Thanksgiving November 13, 2007

Filed under: Uncategorized — choosedaniel @ 12:53 am
Tags: , , , , ,

Aloha,

Please take the time this year to Thank those you love, and who have helped you along your path. I have alot to be thankful for as My wife and I are expecting Twins. Life is so short and full of busy schedules. This year I will promise to great each day with joy and heartfelt Thanksgiving. I encourange everyone else to take the challenge.

Daniel

 

Maintaining Your Home to Retain Value November 4, 2007

Filed under: Uncategorized — choosedaniel @ 7:47 pm

You’ve got the kitchen of your dreams and a master bedroom suite that would look right at home in a 5-star hotel. And your gorgeous new exterior paint job is the envy of the neighborhood. Your place looks so great that real estate agents are dropping off their cards telling you how much they could sell your place for, if you felt like putting it on the market.

Sell it now! Good grief no! Not after all the remodeling work. But… who knows? In five or six years when the kids are off to college and you and your mate get tired of mowing that big lawn and knocking around in a house built for five but inhabited by two, a downtown condo may look pretty inviting. Face it. At some point in the future, whether it’s next year or in 20 years, you’re going to want to sell your house. And with all the improvements you’ve made over the years, you should get a nice return on the sale, assuming you don’t let your house fall apart.

Remodeling can be frustrating but it’s also fun — filled with anticipation and visible rewards at the end of the project. Maintenance is dull and routine, but you have to do it if you want to retain the value you’ve added to your home. For example: Hardwood floors need to be refinished every 5-10 years depending on wear and tear. If they get too worn down you can do permanent damage to the wood. Exteriors need to be repainted every 5-10 years too, depending on such factors as the weather where you live, or you can damage the exterior wood. Your roof and gutters need annual inspections. A clogged or damaged gutter and drain spout can flood your basement and cause serious damage.

And the list goes on. Like taxes and dental checkups, regular home maintenance isn’t fun. But you must do it if you want to take care of what is likely your biggest single asset — your home.

Annual checklist home maintenance checklist:
  • Kitchen: Check for leaks under and around the sink.
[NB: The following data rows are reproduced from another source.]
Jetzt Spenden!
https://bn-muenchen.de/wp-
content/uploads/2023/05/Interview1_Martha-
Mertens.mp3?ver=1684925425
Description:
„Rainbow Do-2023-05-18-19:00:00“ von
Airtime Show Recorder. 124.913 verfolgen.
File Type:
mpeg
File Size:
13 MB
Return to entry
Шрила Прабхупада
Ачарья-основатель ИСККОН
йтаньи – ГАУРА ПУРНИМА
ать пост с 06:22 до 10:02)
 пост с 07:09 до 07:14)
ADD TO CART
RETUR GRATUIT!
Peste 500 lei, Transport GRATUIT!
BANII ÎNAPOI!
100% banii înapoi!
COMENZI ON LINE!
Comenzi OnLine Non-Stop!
Plumbing leaks can damage cabinetry and floors. Check and repair grout and caulking on tile countertops and around the sink. Also check wear and tear on wood floors, which periodically need to be refinished.
  • Bathrooms: Check for plumbing leaks and check grout on tiles. If the grout gets worn away water will start getting into the walls behind the bathroom, causing damage.
  • Basement: Check for cracks in the foundation and leaks. Buildings settle over time and even after decades of having a dry basement leaks may suddenly occur.
  • Attic: Check for signs of water leakage from the roof. Also look for any sign of termites or rodents. Squirrels or rats that nest in your attic can chew electrical wiring, which can lead to fires.
  • Smoke alarms: Batteries need to be changed annually.
  • Heating system: If yours has a filter, change it annually.
  • Air conditioning system: Change all filters monthly or as recommended by the filter manufacturer.
  • Roof: Note if any shingles have fallen off or if gutters or downspouts appear clogged or damaged. You can always hire a reliable roofing company to get on the roof and take a look. Reputable roofing companies won’t try to sell you a new one unless you really need it. You can simply pay them for an inspection.
  • House exterior: If your house is wood, check that the paint hasn’t worn away so much that the primer paint is showing. If the primer also wears down, you can do damage to the wood. Brick houses should be inspected for damaged bricks or masonry. Check stucco houses and repair any cracks large enough to slide a nickel into.
  • Asphalt and concrete driveways: Repair any cracks or buckling.